The U.K. Prime Minister, Theresa May has made her first appearance in a series on industrial strategy, whereby she has pledged millions of pounds of government funding to develop artificial intelligence to transform outcomes through early diagnosis of cancer and chronic disease. 

In a speech in Mansfield, United Kingdom, she said, “Late diagnosis of otherwise treatable illnesses is one of the biggest causes of avoidable deaths,” reports The Guardian. “The development of smart technologies to analyse great quantities of data quickly and with a higher degree of accuracy than is possible by human beings opens up a whole new field of medical research and gives us a new weapon in our armoury in the fight against disease,” she added.

May is urging industry and charities to work together with the NHS to develop algorithms that can use patient data and lifestyle information to warn GPSs when a patient should be referred to an oncologist or another specialist. The plans predict at least 50,000 people being diagnosed at an early stage of prostate, ovarian, lung or bowel cancer each year. It is thought that AI could help prevent 22,000 deaths from cancer each year by 2033, and give patients an additional five years of healthy, independent life by 2035. The NHS has collected a large and valuable amount of data, with few other providers having access to such comparable data. The government is convinced that internet companies that are used to very large-scale data analysis could take a mix of genetic and medical data to produce algorithms able to swiftly generate information for a GP. 
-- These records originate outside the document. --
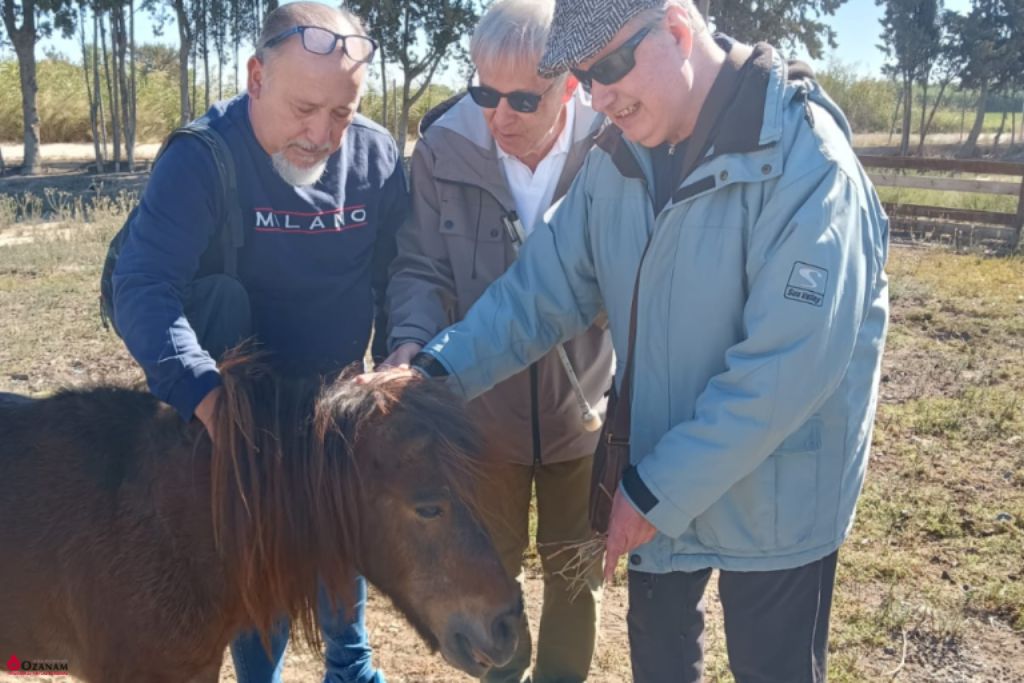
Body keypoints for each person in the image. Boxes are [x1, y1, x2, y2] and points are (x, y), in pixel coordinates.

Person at [377, 0, 890, 681]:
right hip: (657, 487)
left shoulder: (808, 162)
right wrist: (434, 376)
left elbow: (788, 368)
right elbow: (538, 293)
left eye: (610, 67)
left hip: (773, 503)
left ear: (677, 30)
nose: (598, 96)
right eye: (584, 77)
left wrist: (652, 493)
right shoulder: (617, 160)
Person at [111, 3, 406, 682]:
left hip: (338, 395)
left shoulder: (378, 156)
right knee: (257, 552)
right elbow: (144, 284)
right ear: (256, 76)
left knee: (338, 530)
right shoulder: (202, 157)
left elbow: (398, 275)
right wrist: (205, 397)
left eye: (342, 112)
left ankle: (350, 664)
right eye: (305, 108)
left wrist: (398, 355)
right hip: (239, 408)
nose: (323, 134)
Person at [380, 1, 613, 681]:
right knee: (485, 578)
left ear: (571, 85)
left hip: (587, 418)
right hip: (477, 424)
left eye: (521, 99)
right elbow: (420, 267)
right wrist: (410, 344)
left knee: (577, 578)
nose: (498, 115)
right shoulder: (442, 151)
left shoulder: (617, 145)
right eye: (483, 92)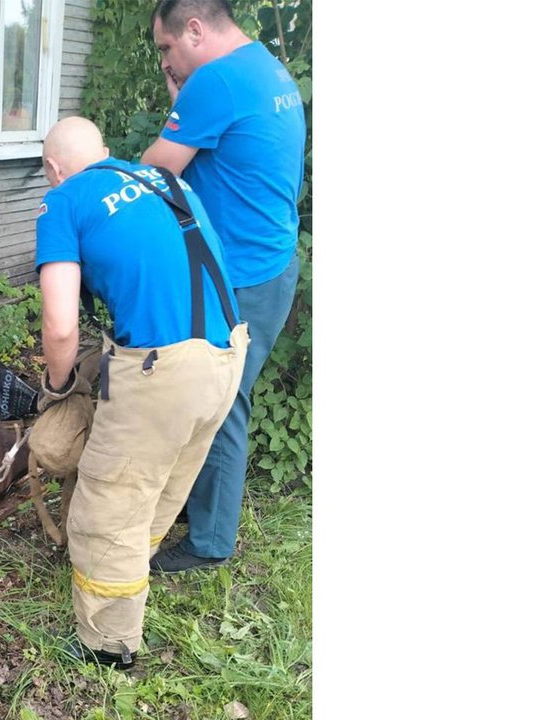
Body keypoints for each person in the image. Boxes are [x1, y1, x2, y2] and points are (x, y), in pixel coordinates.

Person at [35, 116, 248, 669]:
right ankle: (133, 570)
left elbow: (60, 326)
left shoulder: (65, 202)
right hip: (228, 354)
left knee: (108, 507)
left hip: (165, 371)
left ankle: (108, 648)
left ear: (54, 170)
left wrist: (58, 387)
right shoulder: (165, 181)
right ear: (106, 152)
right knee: (163, 482)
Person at [141, 0, 307, 574]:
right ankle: (200, 506)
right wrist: (176, 83)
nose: (168, 62)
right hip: (271, 266)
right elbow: (204, 136)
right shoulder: (265, 67)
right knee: (218, 394)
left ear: (194, 28)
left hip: (242, 277)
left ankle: (210, 543)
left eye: (167, 49)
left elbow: (154, 170)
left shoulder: (217, 81)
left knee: (220, 399)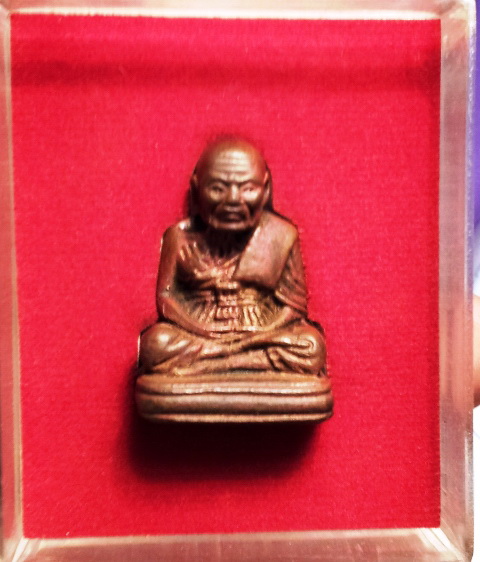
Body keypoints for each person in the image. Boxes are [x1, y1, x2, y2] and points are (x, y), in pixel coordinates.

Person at [139, 138, 326, 378]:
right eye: (218, 189)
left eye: (248, 189)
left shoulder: (280, 235)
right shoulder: (179, 237)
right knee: (156, 344)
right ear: (196, 188)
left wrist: (256, 336)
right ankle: (244, 362)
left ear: (265, 190)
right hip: (200, 331)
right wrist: (203, 330)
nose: (233, 200)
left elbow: (293, 308)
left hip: (259, 332)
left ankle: (214, 364)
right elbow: (166, 298)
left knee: (310, 345)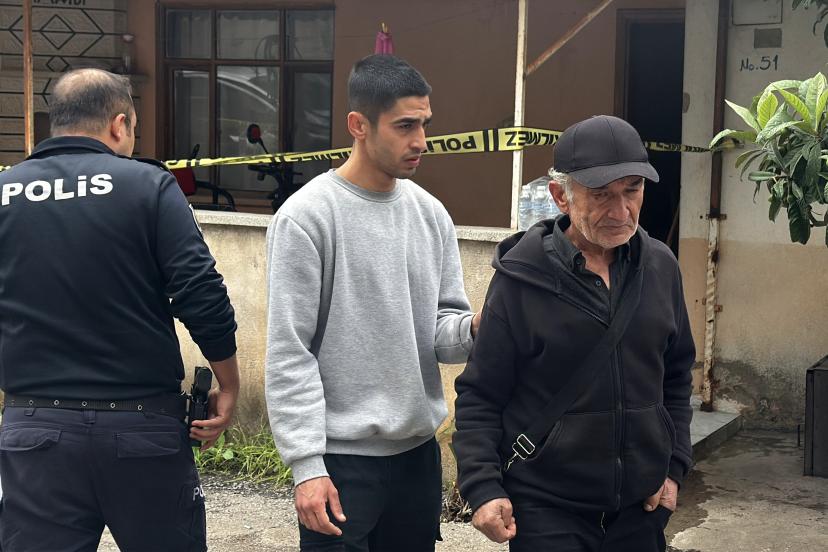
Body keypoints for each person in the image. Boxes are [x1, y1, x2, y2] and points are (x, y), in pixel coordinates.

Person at [0, 68, 240, 552]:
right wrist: (229, 383)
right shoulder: (148, 185)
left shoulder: (5, 192)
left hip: (35, 431)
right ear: (119, 123)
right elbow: (200, 291)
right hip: (142, 429)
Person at [265, 54, 480, 552]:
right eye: (405, 126)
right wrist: (306, 466)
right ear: (358, 125)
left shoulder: (431, 214)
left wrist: (475, 328)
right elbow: (290, 351)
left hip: (417, 458)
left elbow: (441, 334)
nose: (420, 141)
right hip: (339, 463)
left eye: (424, 124)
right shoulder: (306, 217)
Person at [453, 115, 695, 552]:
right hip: (547, 510)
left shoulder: (660, 267)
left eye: (632, 190)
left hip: (641, 511)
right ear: (560, 196)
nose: (620, 212)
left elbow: (676, 377)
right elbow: (481, 394)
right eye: (601, 195)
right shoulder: (521, 279)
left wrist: (674, 467)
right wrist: (483, 486)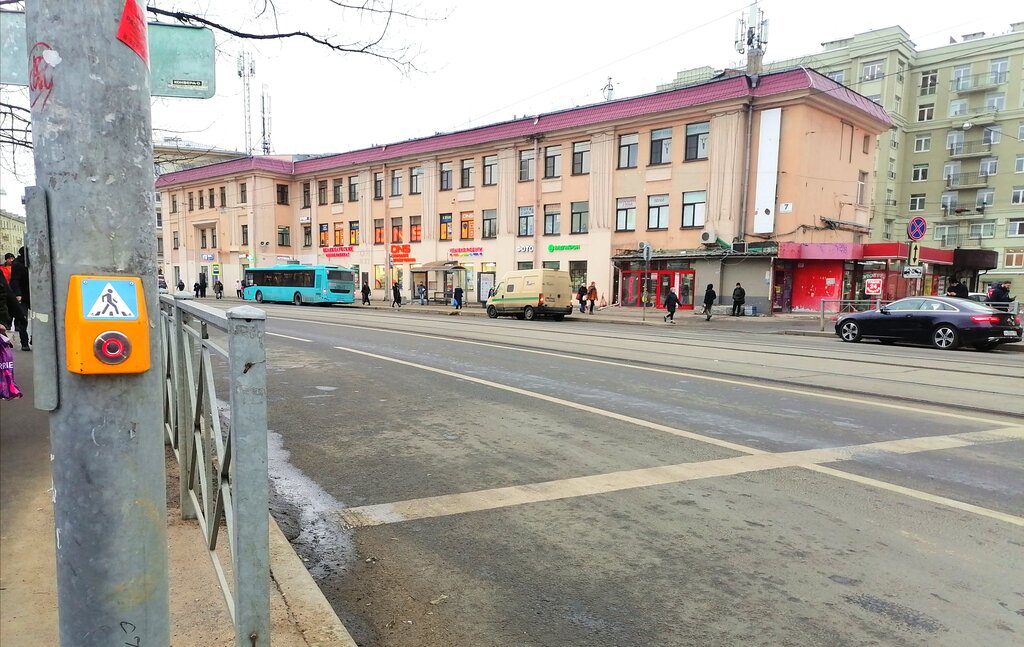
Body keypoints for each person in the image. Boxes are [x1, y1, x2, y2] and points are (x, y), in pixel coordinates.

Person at [9, 247, 31, 350]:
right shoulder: (18, 264)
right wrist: (18, 294)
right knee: (23, 319)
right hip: (23, 295)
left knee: (39, 319)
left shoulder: (34, 262)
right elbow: (14, 280)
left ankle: (33, 339)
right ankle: (24, 343)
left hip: (34, 295)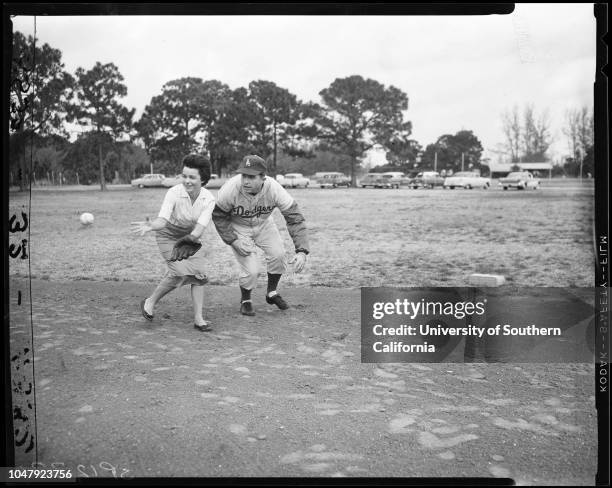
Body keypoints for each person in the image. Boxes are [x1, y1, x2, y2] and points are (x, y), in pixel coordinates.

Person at [212, 155, 309, 316]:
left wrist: (302, 251)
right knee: (252, 270)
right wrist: (234, 241)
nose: (245, 181)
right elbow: (219, 216)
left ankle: (271, 293)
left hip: (264, 224)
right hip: (239, 227)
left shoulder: (274, 188)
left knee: (278, 255)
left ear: (263, 177)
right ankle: (246, 299)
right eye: (243, 175)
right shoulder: (231, 189)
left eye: (251, 176)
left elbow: (295, 218)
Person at [130, 154, 216, 331]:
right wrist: (151, 225)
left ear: (203, 179)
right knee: (178, 273)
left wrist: (191, 239)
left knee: (198, 274)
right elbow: (162, 220)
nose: (186, 180)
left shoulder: (209, 199)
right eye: (184, 176)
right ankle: (150, 301)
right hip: (167, 235)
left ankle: (199, 318)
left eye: (192, 177)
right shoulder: (174, 193)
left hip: (190, 238)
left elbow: (199, 228)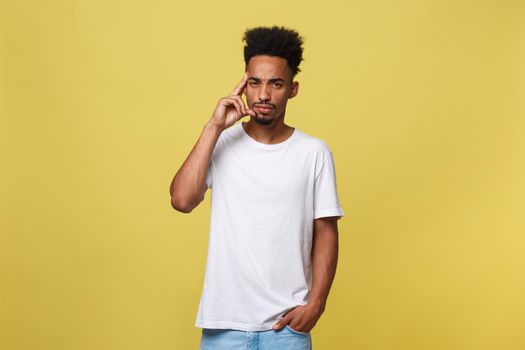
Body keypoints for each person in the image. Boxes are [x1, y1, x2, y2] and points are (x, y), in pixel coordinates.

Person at [169, 25, 345, 350]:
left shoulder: (313, 152)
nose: (263, 94)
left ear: (292, 89)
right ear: (244, 85)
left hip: (286, 331)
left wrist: (317, 303)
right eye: (255, 82)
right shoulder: (220, 143)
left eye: (275, 84)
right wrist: (213, 126)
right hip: (224, 328)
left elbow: (326, 232)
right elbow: (181, 199)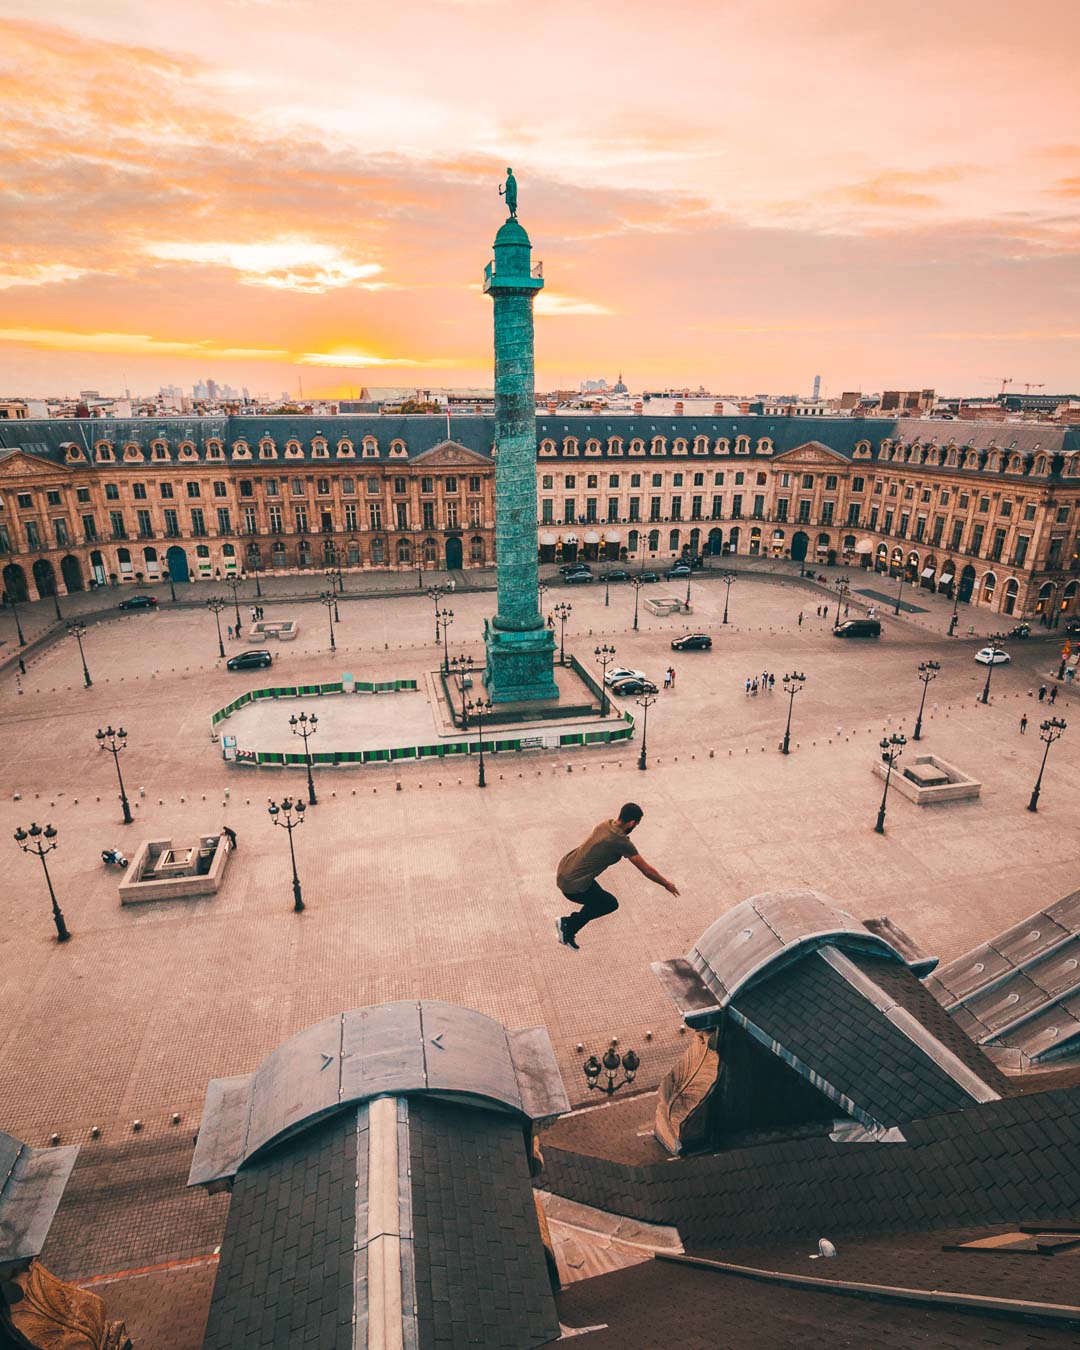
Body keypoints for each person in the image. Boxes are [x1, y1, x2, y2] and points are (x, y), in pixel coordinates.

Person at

Such a proposal would include allowing commercial firms to NHS data for profit, raising controversial questions about the ethics of data sharing, privacy, and making money from a public asset. May anticipated the risk of opposition in her Davos speech in January, when she spelt out plans for a council on data ethics. Despite figures steadily improving, the UK has less good outcomes for common cancers such as bowel, breast, ovarian and prostate cancer, than most other comparable economies. Campaigners blame funding shortages, but research by the King’s Fund also discovered that hugely increased demand also played a key role in making it increasingly hard to meet targets. 

Sir Harpal Kumar, the chief executive of Cancer Research UK, welcomed the recent announcement. “If this infrastructure enabled us to reduce late diagnosis by half in the next 15 years, then for just four types of cancers – lung, bowel, prostate, and ovary – 22,000 fewer people each year would die within five years of their diagnosis. Our goal is that three in four people will survive their cancer by 2034 and we support efforts that will help us achieve this ambition,” he said. 

The strategy is based on incentivising technological innovation. Over £1.4 billion has been invested in research and development to support the Grand Challenge programme, which reflects four global trends: artificial intelligence; clean growth; healthy ageing; and the future of mobility.